** GIVEN RECORDS follows **

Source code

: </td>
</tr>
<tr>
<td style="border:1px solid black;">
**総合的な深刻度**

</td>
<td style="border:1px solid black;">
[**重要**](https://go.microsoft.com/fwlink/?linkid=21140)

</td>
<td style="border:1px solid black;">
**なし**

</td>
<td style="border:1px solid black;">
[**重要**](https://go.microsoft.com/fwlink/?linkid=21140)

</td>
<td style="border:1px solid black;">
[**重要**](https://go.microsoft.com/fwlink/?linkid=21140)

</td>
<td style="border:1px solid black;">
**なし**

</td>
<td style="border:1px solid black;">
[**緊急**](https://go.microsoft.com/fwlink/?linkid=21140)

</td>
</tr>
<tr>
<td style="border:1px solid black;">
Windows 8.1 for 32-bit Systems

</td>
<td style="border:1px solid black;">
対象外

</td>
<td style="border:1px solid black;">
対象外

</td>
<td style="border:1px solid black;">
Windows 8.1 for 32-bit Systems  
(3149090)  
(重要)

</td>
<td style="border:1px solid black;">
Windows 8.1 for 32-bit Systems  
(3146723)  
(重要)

** End of GIVEN RECORDS **

--- THE PROBLEM ---
Restate each record above word for word.

--- RESULT FOR THIS TASK ---
Source code

: </td>
</tr>
<tr>
<td style="border:1px solid black;">
**総合的な深刻度**

</td>
<td style="border:1px solid black;">
[**重要**](https://go.microsoft.com/fwlink/?linkid=21140)

</td>
<td style="border:1px solid black;">
**なし**

</td>
<td style="border:1px solid black;">
[**重要**](https://go.microsoft.com/fwlink/?linkid=21140)

</td>
<td style="border:1px solid black;">
[**重要**](https://go.microsoft.com/fwlink/?linkid=21140)

</td>
<td style="border:1px solid black;">
**なし**

</td>
<td style="border:1px solid black;">
[**緊急**](https://go.microsoft.com/fwlink/?linkid=21140)

</td>
</tr>
<tr>
<td style="border:1px solid black;">
Windows 8.1 for 32-bit Systems

</td>
<td style="border:1px solid black;">
対象外

</td>
<td style="border:1px solid black;">
対象外

</td>
<td style="border:1px solid black;">
Windows 8.1 for 32-bit Systems  
(3149090)  
(重要)

</td>
<td style="border:1px solid black;">
Windows 8.1 for 32-bit Systems  
(3146723)  
(重要)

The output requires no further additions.